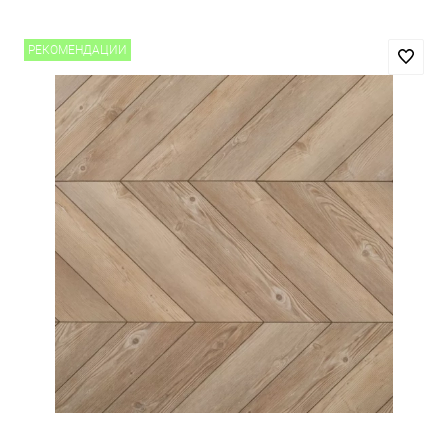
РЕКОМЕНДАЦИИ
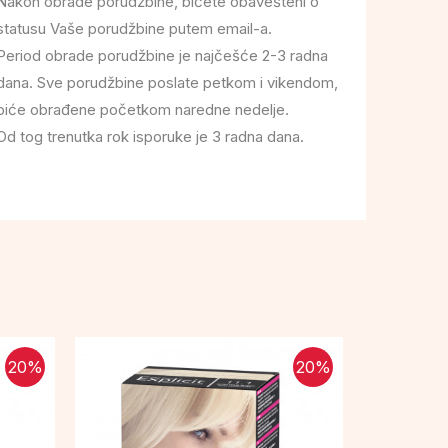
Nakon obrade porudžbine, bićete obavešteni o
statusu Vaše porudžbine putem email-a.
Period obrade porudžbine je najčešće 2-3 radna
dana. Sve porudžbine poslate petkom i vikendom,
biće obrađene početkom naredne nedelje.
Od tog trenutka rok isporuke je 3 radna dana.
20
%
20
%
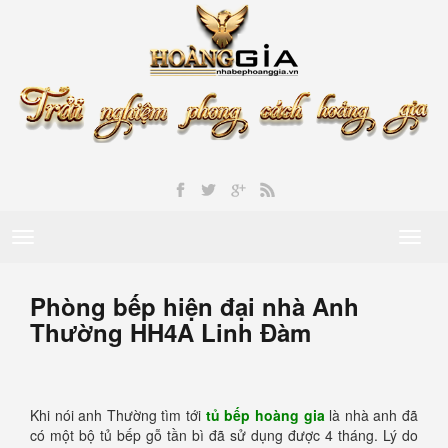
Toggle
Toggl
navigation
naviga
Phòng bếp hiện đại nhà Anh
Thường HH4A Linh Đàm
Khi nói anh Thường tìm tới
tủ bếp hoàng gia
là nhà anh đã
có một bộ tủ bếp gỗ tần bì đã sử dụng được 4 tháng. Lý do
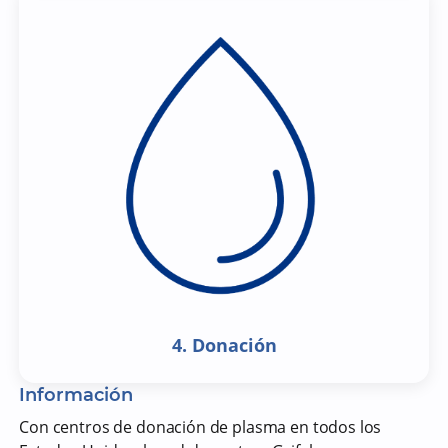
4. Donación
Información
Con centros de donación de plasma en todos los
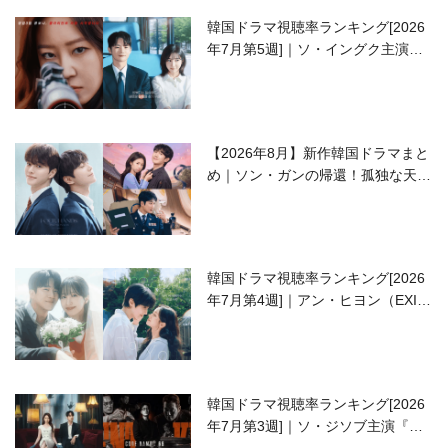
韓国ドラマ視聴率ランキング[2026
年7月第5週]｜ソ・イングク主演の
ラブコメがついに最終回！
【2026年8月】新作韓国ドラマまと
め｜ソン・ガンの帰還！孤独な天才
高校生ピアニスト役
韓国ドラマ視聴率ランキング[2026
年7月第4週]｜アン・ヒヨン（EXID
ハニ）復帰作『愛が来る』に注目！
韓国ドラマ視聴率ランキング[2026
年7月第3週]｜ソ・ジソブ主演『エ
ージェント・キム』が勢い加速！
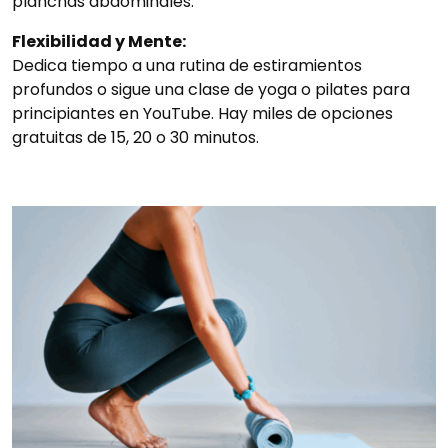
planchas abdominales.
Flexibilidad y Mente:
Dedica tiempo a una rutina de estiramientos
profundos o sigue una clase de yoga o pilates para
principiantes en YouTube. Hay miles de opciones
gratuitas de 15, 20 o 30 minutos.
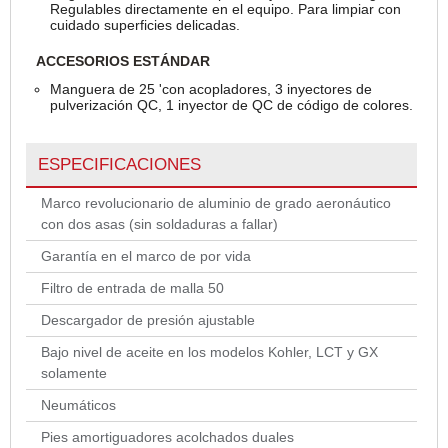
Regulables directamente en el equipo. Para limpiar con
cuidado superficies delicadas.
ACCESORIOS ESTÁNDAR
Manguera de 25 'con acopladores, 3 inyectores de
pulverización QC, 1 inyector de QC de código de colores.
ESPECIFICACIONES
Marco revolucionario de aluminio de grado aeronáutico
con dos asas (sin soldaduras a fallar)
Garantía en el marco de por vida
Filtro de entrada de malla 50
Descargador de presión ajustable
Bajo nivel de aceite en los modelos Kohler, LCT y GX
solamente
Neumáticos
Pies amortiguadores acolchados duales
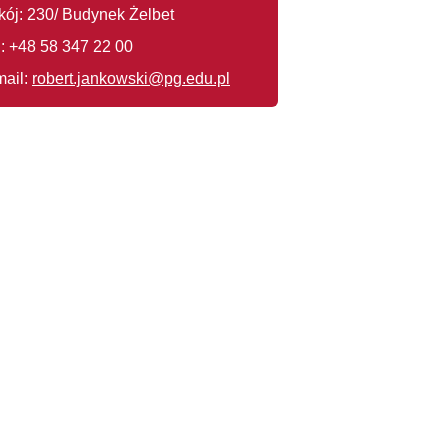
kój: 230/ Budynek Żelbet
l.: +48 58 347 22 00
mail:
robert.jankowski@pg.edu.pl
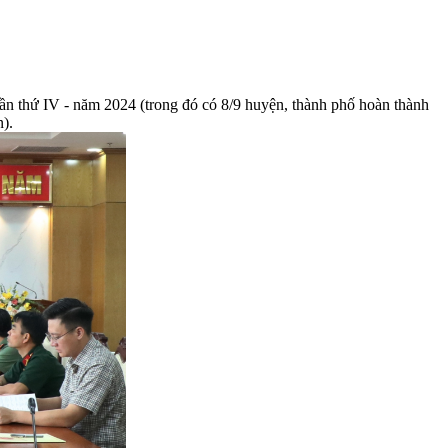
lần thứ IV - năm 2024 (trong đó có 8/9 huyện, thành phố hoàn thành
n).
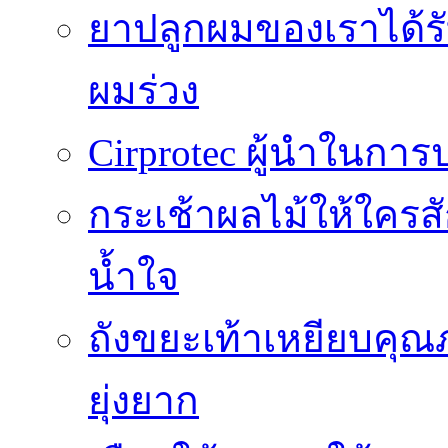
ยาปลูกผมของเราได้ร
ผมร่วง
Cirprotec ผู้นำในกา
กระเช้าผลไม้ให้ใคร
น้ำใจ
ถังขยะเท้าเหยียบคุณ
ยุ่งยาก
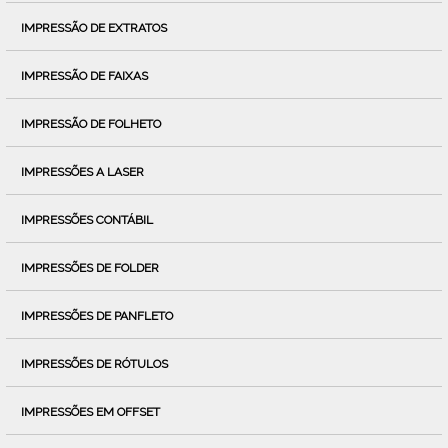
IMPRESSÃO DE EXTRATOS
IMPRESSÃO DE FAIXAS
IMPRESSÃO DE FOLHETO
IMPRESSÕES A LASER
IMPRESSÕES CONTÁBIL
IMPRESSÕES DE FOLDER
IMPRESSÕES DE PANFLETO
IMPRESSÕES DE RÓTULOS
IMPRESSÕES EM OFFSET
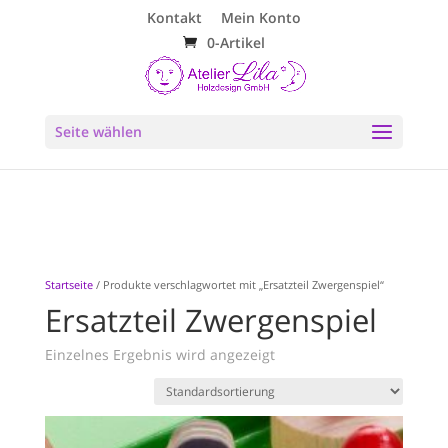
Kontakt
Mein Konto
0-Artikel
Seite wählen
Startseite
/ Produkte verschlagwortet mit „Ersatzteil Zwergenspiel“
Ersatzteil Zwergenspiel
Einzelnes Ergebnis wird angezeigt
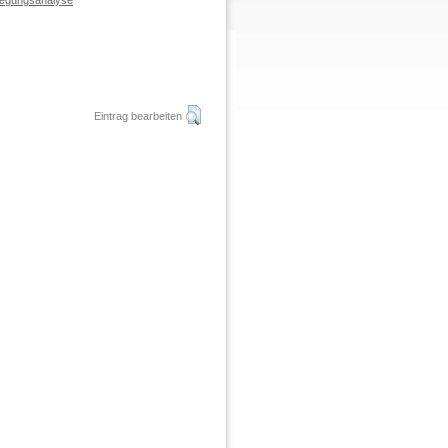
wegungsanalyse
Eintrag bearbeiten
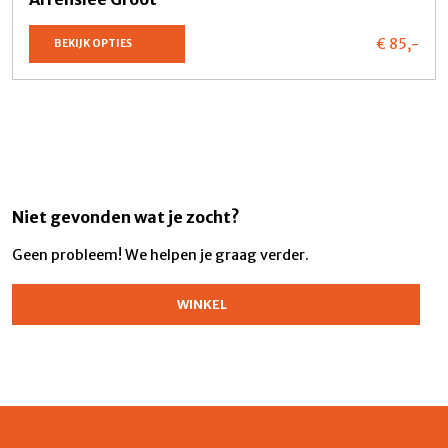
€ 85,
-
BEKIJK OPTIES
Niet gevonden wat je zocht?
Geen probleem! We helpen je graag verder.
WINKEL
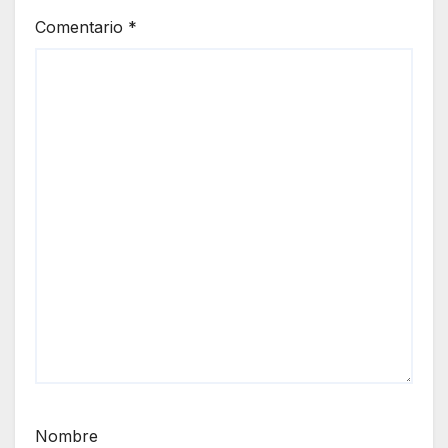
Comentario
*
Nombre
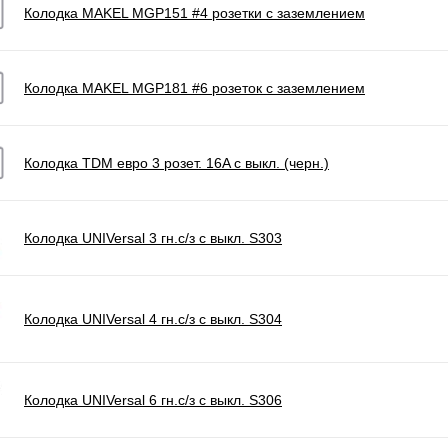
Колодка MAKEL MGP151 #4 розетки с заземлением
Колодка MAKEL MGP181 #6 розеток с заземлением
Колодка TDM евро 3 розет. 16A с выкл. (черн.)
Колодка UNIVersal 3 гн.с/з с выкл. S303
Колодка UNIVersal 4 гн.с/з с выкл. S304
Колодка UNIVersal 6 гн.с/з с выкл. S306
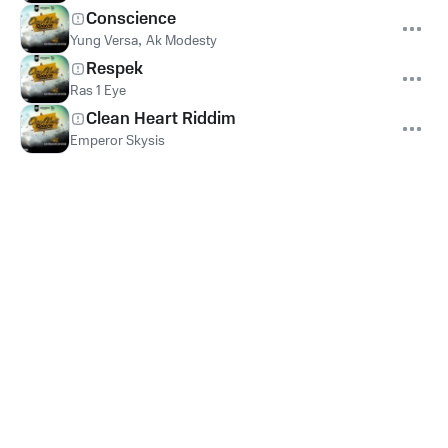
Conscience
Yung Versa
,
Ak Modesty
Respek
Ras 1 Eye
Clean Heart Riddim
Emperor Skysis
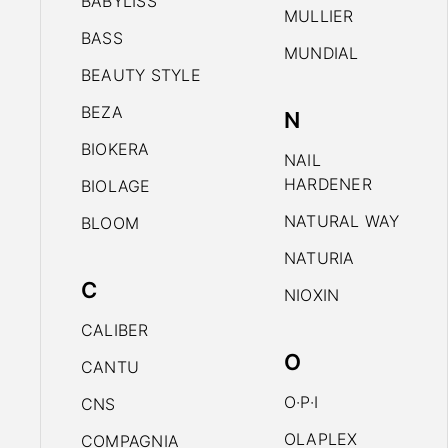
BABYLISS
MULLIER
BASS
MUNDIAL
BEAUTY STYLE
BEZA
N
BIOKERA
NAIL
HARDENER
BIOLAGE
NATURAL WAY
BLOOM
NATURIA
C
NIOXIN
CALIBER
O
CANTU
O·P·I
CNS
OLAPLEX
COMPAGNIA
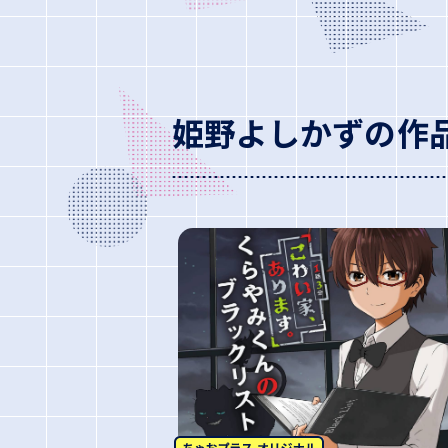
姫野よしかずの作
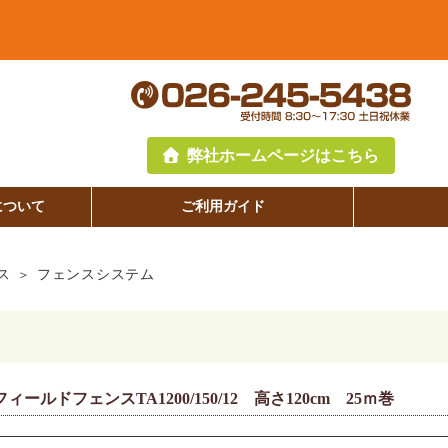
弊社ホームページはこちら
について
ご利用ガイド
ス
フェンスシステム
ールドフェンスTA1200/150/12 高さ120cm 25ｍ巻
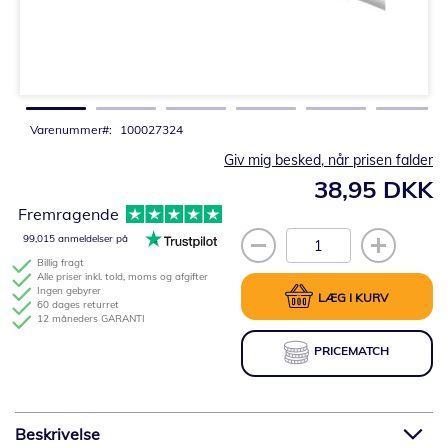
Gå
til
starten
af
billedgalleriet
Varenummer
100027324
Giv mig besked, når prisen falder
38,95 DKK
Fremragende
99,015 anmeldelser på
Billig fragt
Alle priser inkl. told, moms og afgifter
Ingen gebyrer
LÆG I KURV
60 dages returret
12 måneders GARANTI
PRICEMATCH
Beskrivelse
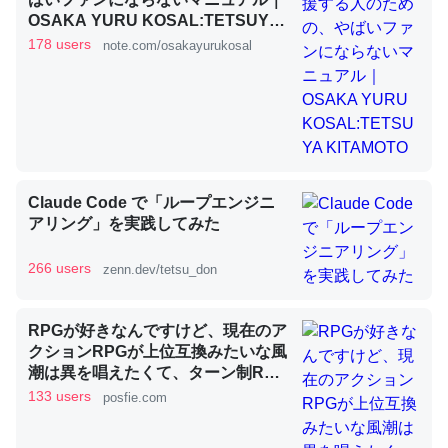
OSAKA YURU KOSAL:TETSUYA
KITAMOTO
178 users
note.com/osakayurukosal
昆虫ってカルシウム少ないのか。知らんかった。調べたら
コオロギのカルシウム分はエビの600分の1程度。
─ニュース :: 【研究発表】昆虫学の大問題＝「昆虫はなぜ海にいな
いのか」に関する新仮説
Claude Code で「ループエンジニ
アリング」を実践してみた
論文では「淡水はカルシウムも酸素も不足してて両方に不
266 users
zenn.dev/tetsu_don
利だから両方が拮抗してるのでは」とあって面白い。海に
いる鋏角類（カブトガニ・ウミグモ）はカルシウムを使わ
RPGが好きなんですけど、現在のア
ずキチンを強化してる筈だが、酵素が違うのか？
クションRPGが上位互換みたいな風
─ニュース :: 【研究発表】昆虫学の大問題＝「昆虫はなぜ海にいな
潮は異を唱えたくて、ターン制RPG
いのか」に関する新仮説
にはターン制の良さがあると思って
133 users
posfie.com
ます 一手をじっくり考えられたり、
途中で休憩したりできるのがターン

**What is required**
Exactly how many lines of the data include the word "IMPRESSÃO"? Reply with that number only.

**Result**
3